Member of the Michigan House of Representatives from the 50th district
- In office 2001–2006
- Preceded by: Deborah Cherry
- Succeeded by: Ted Hammon

Personal details
- Born: January 12, 1957 (age 69)
- Party: Democratic
- Spouse: William Zelenko
- Children: 6
- Alma mater: Ross Medical Education Center Parker Chiropractic School

= Paula Zelenko =

American politician (born 1957)

Paula Zelenko (born January 12, 1957) is a Michigan politician who formerly served as Burton, Michigan's mayor and a member of the Michigan House of Representatives.

== Career ==
In 1991, Zelenko was elected to the Burton City Council, serving until 2001. In 1992, she unsuccessfully ran for the Michigan House of Representatives as a Republican.

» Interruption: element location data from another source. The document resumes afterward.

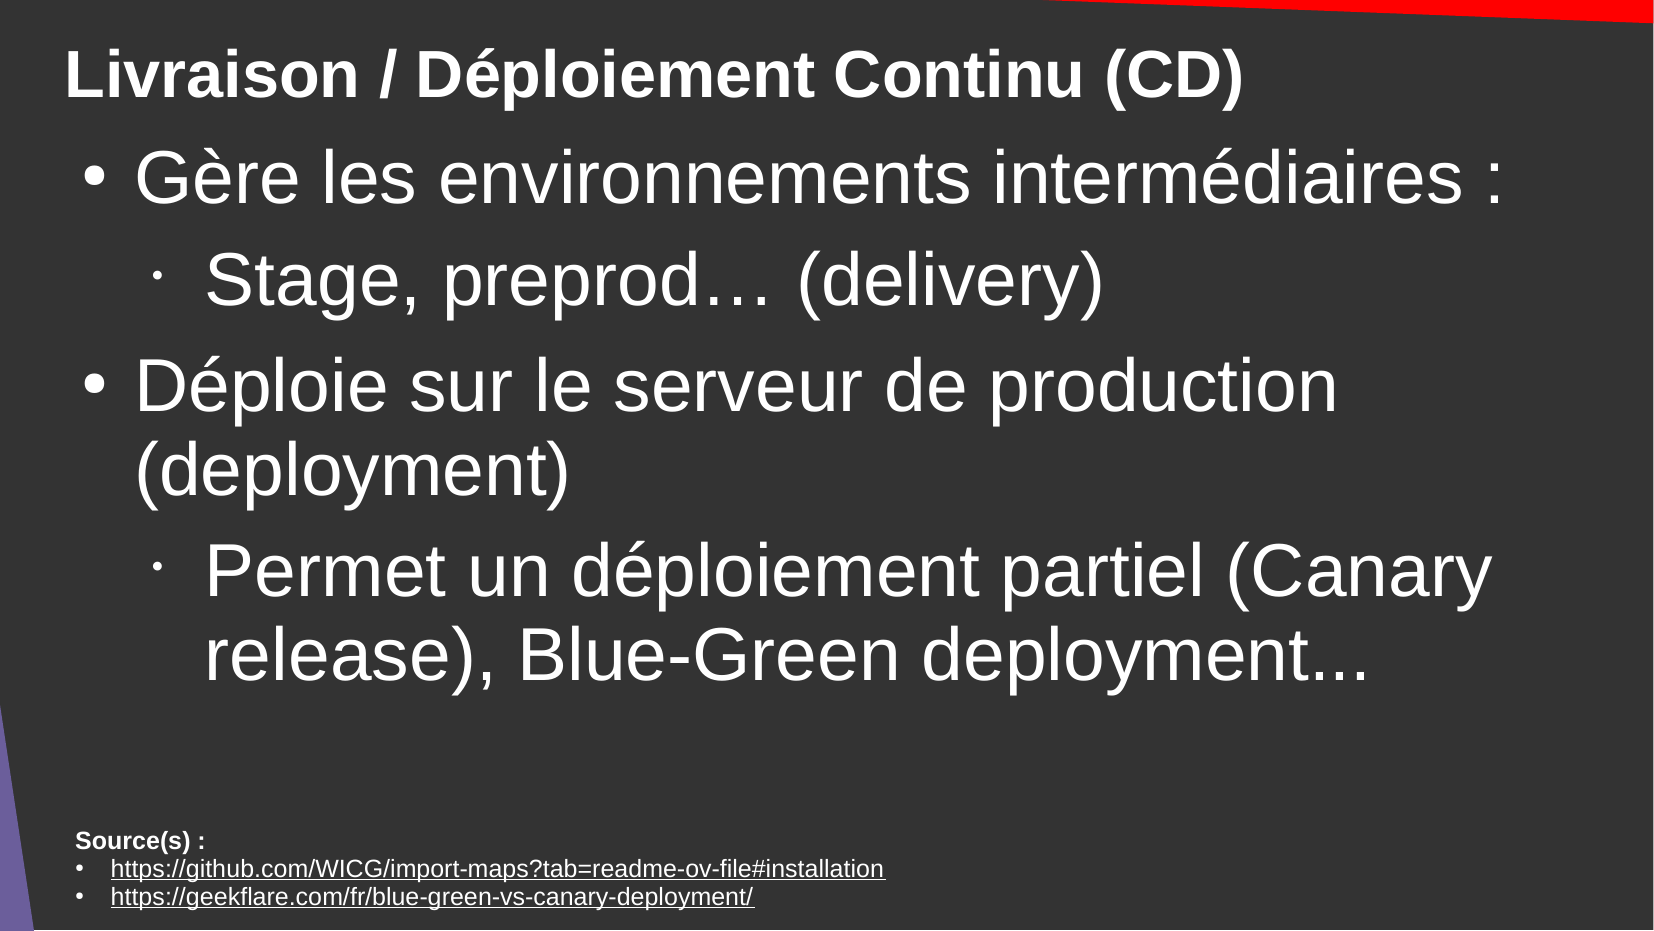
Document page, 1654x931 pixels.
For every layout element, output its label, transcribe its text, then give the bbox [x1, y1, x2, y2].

text_box Source(s) : https://github.com/WICG/import-maps?tab=readme-ov-file#installation https://geekflare.com/fr/blue-green-vs-canary-deployment/ [60, 809, 1546, 919]
title Livraison / Déploiement Continu (CD) [64, 37, 1471, 119]
list Gère les environnements intermédiaires : Stage, preprod… (delivery) Déploie sur le serveur de production (deployment) Permet un déploiement partiel (Canary release), Blue-Green deployment... [63, 135, 1542, 809]
text_box [0, 704, 35, 931]
text_box [1042, 0, 1654, 24]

She was then elected as a Democrat to the Michigan House of Representatives, serving the 50th district until 2006. Zelenko returned to the Burton City Council in 2008 and served until December 2010. In 2010, she was an unsuccessful candidate for the 26th district of the Michigan Senate. In November 2010, Burton Mayor Charles Smiley was elected to the Michigan House of Representatives. The council had pre-selected Zelenko prior to Smiley's resignation date. In 2019, Zelenko announced she would not seek a third term as mayor. On November 18, 2019, Duane Haskins was sworn in as Zelenko's successor.